Mr. Davis moved to New York magazine in 1981. There he could pick and choose his reviews as well as occasionally stand back to survey the classical music landscape.
Increasingly, he didn’t like what he saw.
As early as 1980, Mr. Davis was lamenting the future of opera singing, blaming an emphasis on “pleasing appearance and facile adaptability” over talent and hard work and a star system that pushed promising but immature vocalists past their physical limits.
The diminished position of classical music in American culture that he documented did not spare critics, and in 2007 New York magazine let him go. He went back to freelancing for The Times and wrote regularly for Opera News and Musical America.

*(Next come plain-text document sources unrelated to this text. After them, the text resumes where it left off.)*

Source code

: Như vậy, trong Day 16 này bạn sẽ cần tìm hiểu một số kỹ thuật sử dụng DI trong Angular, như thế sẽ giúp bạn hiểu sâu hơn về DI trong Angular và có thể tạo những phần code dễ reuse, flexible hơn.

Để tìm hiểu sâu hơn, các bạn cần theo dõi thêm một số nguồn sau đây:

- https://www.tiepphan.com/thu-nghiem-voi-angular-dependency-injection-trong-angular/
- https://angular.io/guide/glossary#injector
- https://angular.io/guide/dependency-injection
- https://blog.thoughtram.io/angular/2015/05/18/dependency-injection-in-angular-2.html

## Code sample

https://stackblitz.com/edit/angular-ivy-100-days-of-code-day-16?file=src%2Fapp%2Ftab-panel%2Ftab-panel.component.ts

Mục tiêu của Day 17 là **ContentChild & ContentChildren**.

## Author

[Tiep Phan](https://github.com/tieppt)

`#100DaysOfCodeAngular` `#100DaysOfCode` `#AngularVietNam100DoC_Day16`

For all his thousands of reviews, Mr. Davis seemed most proud of his book “The American Opera Singer” (1997), an exhaustive, exhilarating and often withering history in which he praised the versatility of contemporary American performers while taking many of them to task for being superficial workhorses.
“I can’t think of a music critic who cares more deeply about the state of opera in America,” the critic Terry Teachout wrote in his review of the book for The Times. “Anyone who wants to know what is wrong with American singing will find the answers here.”